- _WHAT TO DO_:
Beneath this line are entries. Copy the range from the line with "00:22: 27615 -> 27211" to the line with "13:41:51: 60 -> 58", ends included, exactly; leave pictures out.

- _RECORDS PROVIDED_:
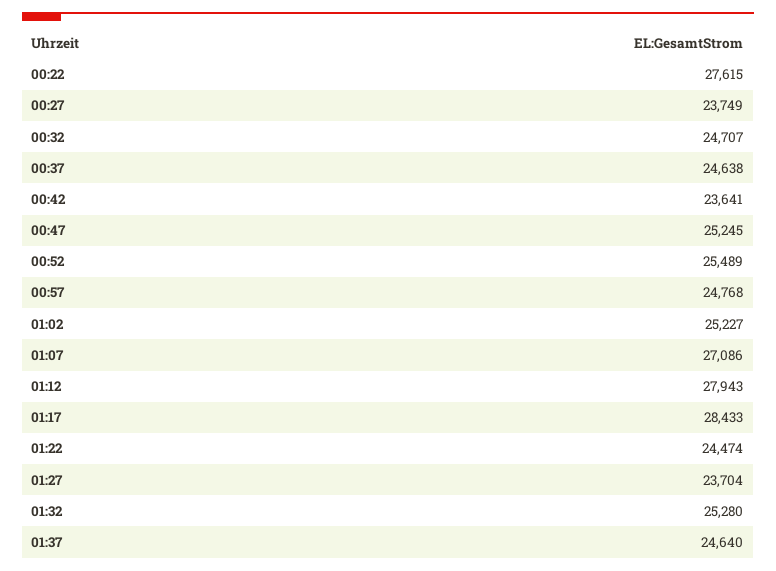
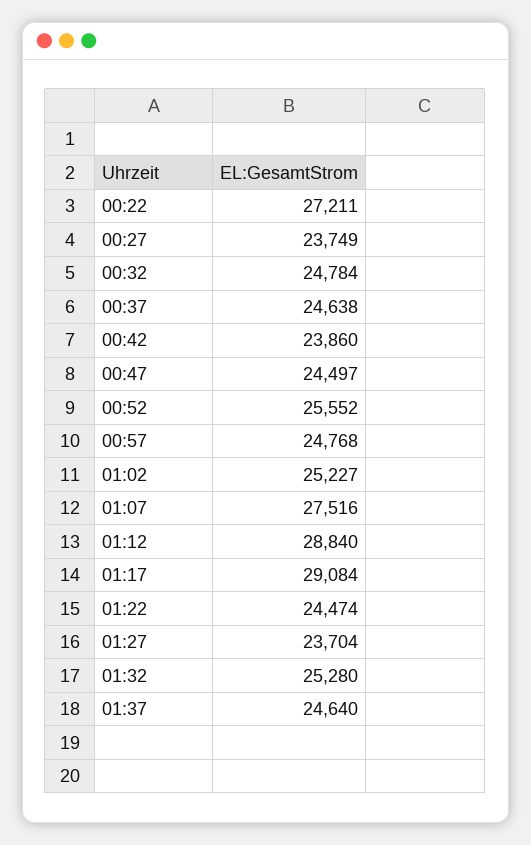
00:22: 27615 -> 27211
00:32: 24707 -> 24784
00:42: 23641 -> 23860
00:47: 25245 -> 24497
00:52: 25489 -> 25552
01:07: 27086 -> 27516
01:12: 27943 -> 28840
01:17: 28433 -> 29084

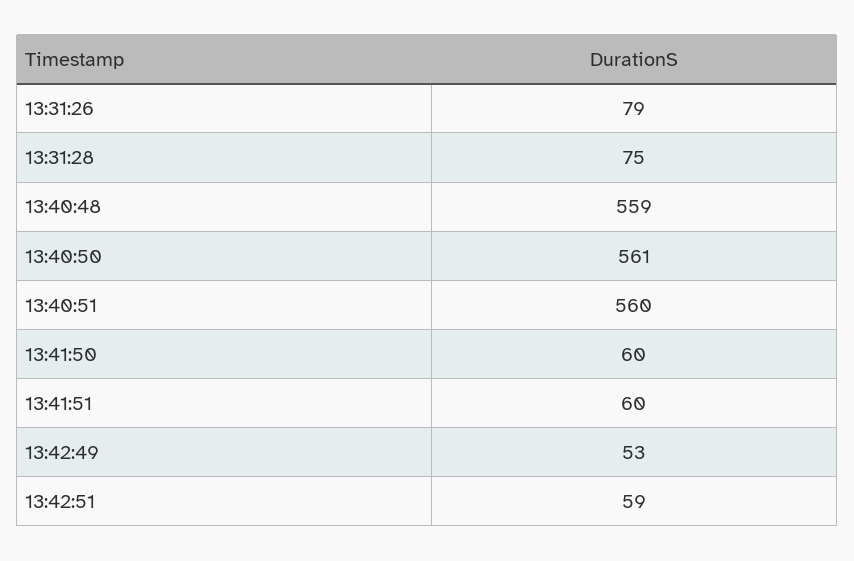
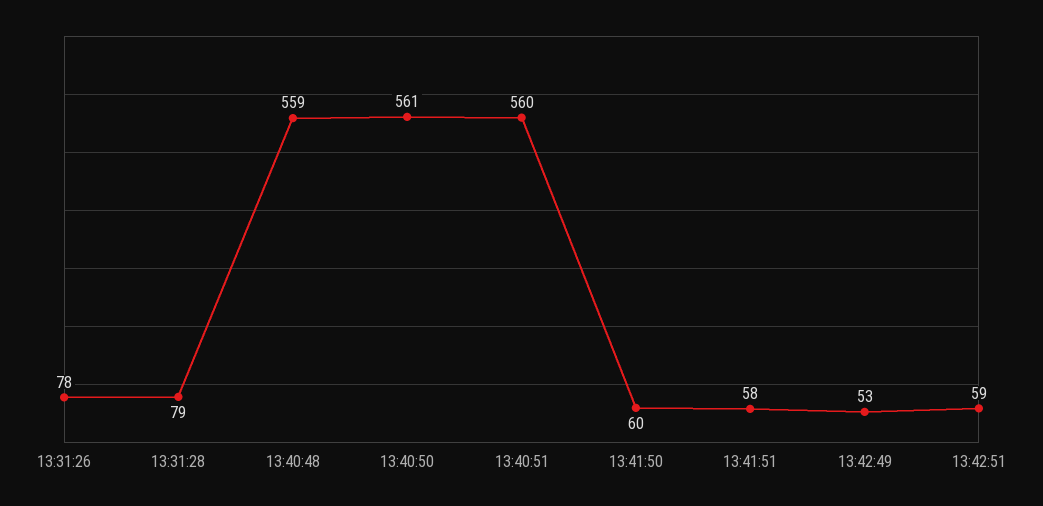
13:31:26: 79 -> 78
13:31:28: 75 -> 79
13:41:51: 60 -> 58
* * *
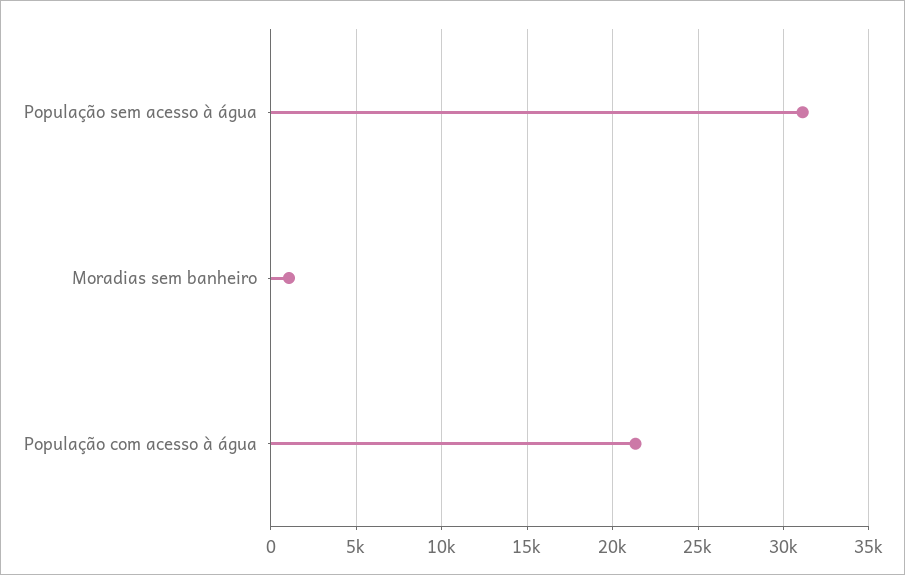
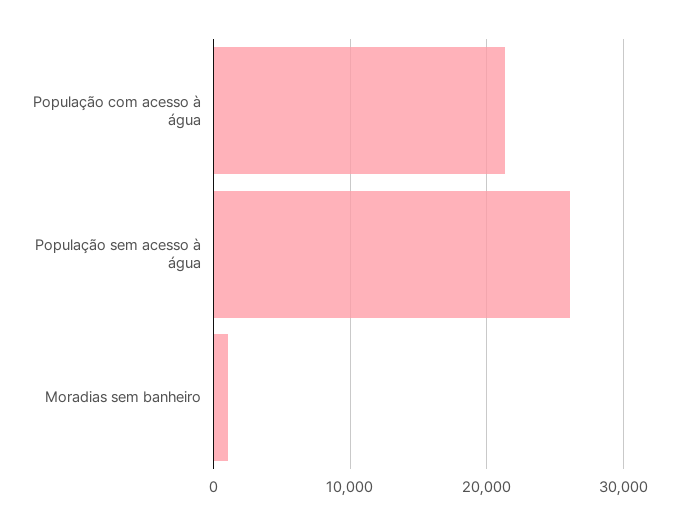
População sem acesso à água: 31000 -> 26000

- _REPLY_:
00:22: 27615 -> 27211
00:32: 24707 -> 24784
00:42: 23641 -> 23860
00:47: 25245 -> 24497
00:52: 25489 -> 25552
01:07: 27086 -> 27516
01:12: 27943 -> 28840
01:17: 28433 -> 29084

13:31:26: 79 -> 78
13:31:28: 75 -> 79
13:41:51: 60 -> 58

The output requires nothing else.